# I need help regarding to international schools in Dubai



## Raniaessa (Feb 22, 2011)

Hello everybody,

first I want to thank u all for the useful informations I got from your discussions.. And now I need your advices regarding to my case 

I am Egyptian mother ,got a job in Dubai I will arrive on March,have 16 & 13 y kids ,

they learned in French schools in Egypt , they will arrive to Dubai on August 11 after they complete their current year in Egypt.

I need to ask many questions and expect your kind cooperation :

1) can I inrole them in English school because Dubai hasn't French school except lycee George and I tried to contact them by phone and emails butno response.

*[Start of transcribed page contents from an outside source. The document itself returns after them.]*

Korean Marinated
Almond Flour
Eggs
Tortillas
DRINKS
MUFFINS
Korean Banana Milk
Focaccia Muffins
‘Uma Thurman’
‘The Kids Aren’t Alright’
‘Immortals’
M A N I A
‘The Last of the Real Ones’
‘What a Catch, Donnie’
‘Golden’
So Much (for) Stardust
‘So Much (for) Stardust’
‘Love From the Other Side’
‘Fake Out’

2)they will arrive on august so what will be the procedures regarding to the required test which always be in April .

3)in case they will not pass the exam due to the Diff style in Egypt and Dubai school ,is it available to accept them and reevaluate them after some times

4)I just want to inrole them in international school where they can gain an accepted curriculum to continue their study in any contry.

Please Advice me

many thanks..... Regards... Rania


----------



## Raniaessa (Feb 22, 2011)

No Body can advice?


----------



## Jynxgirl (Nov 27, 2009)

Sorry I wish I could. I know we have a few french posters so hopefully one of them come along who was in a similar situation.


----------



## Raniaessa (Feb 22, 2011)

Jynxgirl said:


> Sorry I wish I could. I know we have a few french posters so hopefully one of them come along who was in a similar situation.


Thank You.


----------



## Debc_berg (Oct 19, 2010)

Rania - try getting in touch with Wellington International School

GEMS Wellington International School

We moved here in October and my son who is also 16 was enrolled at the end of October without any real problems as they had space for him and after reviewing his standard grade exams and doing a telephone interview with them he started almost straight away. He loves the school, it has really good facilities and the staff there all seem to be great. He is studying an IB program which means that he could continue with his studies at other schools in the world if we were ever to have to move on althought this is not in our plans.

He has made many friends from all over the world and they seem to provide an excellent environment in which to learn.

Regards
Debra


----------



## Raniaessa (Feb 22, 2011)

Thanks a lot Debra,appreciate your help..I will go through the link..tanks once again.
Regards
Rania


Debc_berg said:


> Rania - try getting in touch with Wellington International School
> 
> GEMS Wellington International School
> 
> ...


----------